For musician Suki Waterhouse, 2024 was nothing short of epic. The “Model, Actress, Whatever” songwriter, an Angelo by way of London, made her Coachella debut in May before going on to open for Taylor Swift’s Eras tour at Wembley Stadium, and then embarked on a North American tour of her own to celebrate the release of her second studio album: Memoir of a Sparklemuffin.
The follow-up to her 2022 debut, I Can’t Let Go, saw the performer and songwriter embrace a more rock-forward sound and stage presence, with Waterhouse even calling the album’s lead single, Supersad, “an ode to extreme messiness.” It follows, then, that for Waterhouse’s 24-stop tour, she and creative director Emilie Richard-Froozan sought to think outside the confines of pop convention. “She really wanted it to go hard,” recalls lighting and production designer Jonny Kingsbury of design studio Cour, who worked closely with Waterhouse on her Coachella performance.

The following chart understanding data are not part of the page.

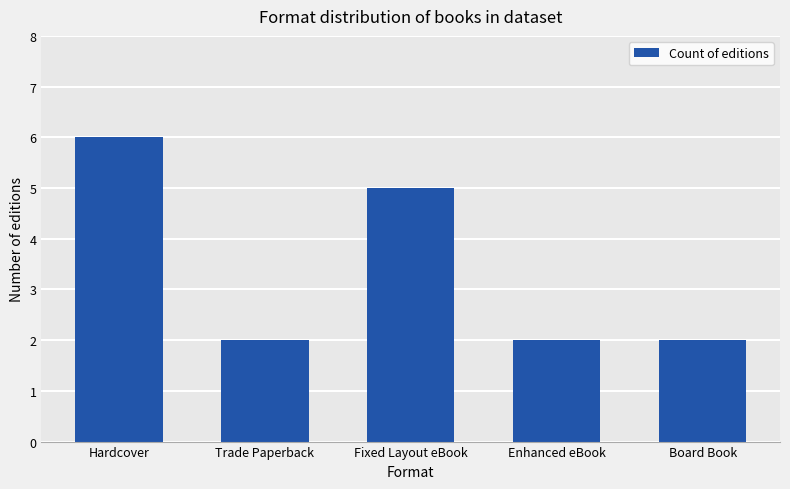

What position from the left is Hardcover?

1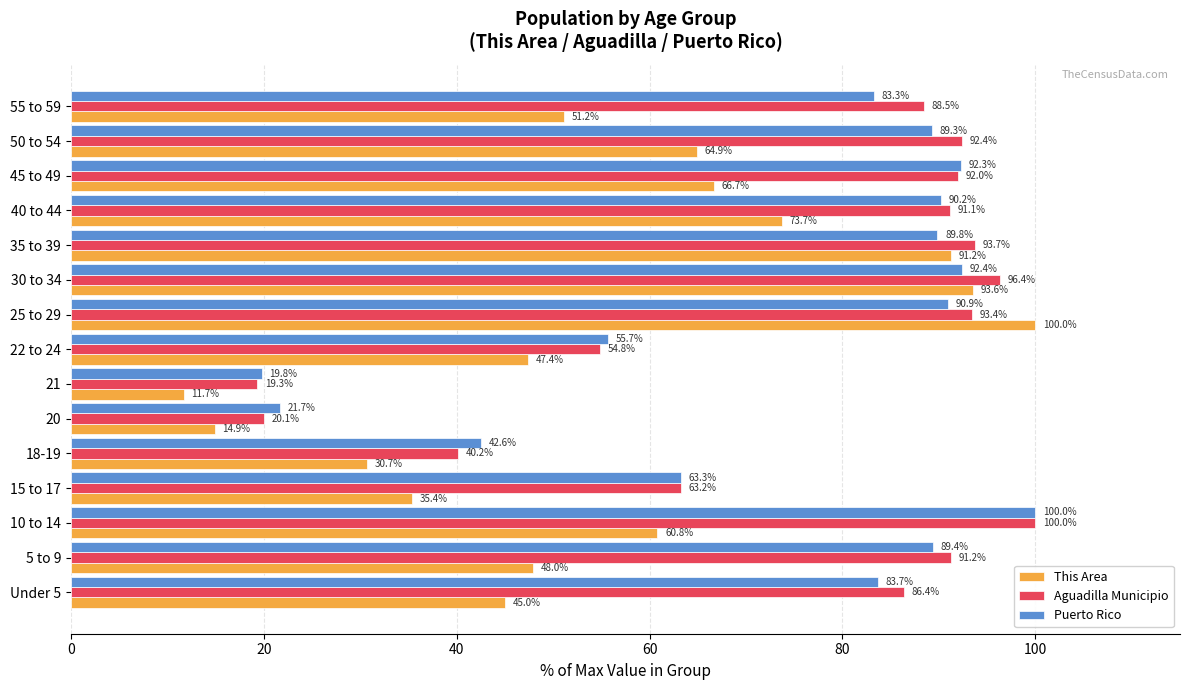

At how many categories does at least one series exceed 83?

10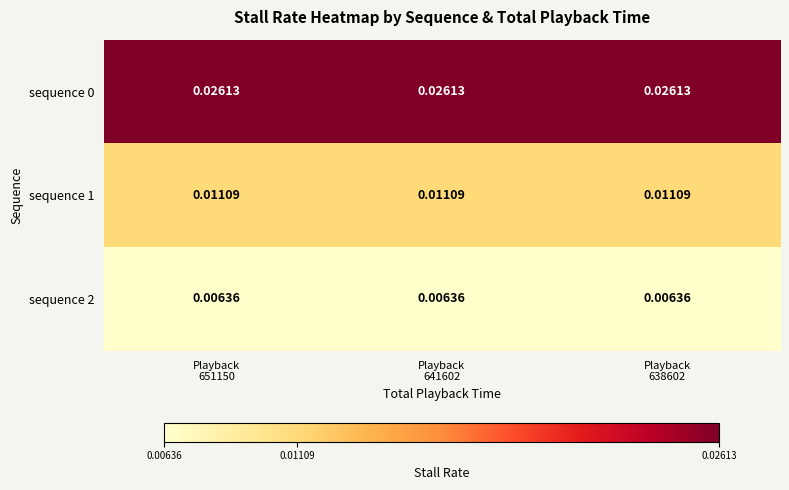

At which category does the chart reach its peak across all series?

Playback
651150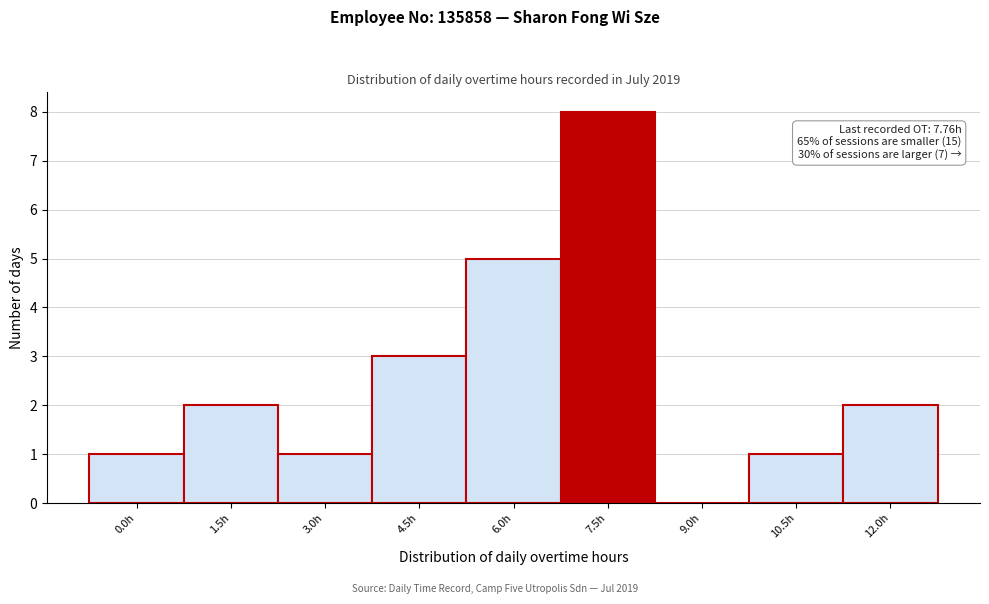

Reading right to left, transcribe all the data shown in this chart.

12.0h=2	10.5h=1	9.0h=0	7.5h=8	6.0h=5	4.5h=3	3.0h=1	1.5h=2	0.0h=1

When it came to concepting for the Sparklemuffin tour, which takes its name from an Australian man-eating peacock spider that embodied Waterhouse’s idea of artistic metamorphosis, they kicked things up a few notches. “Suki was like, I want it to feel epic, I want it to be strobing,” says Kingsbury. “The Sparklemuffin world is this dream ethereal disco.”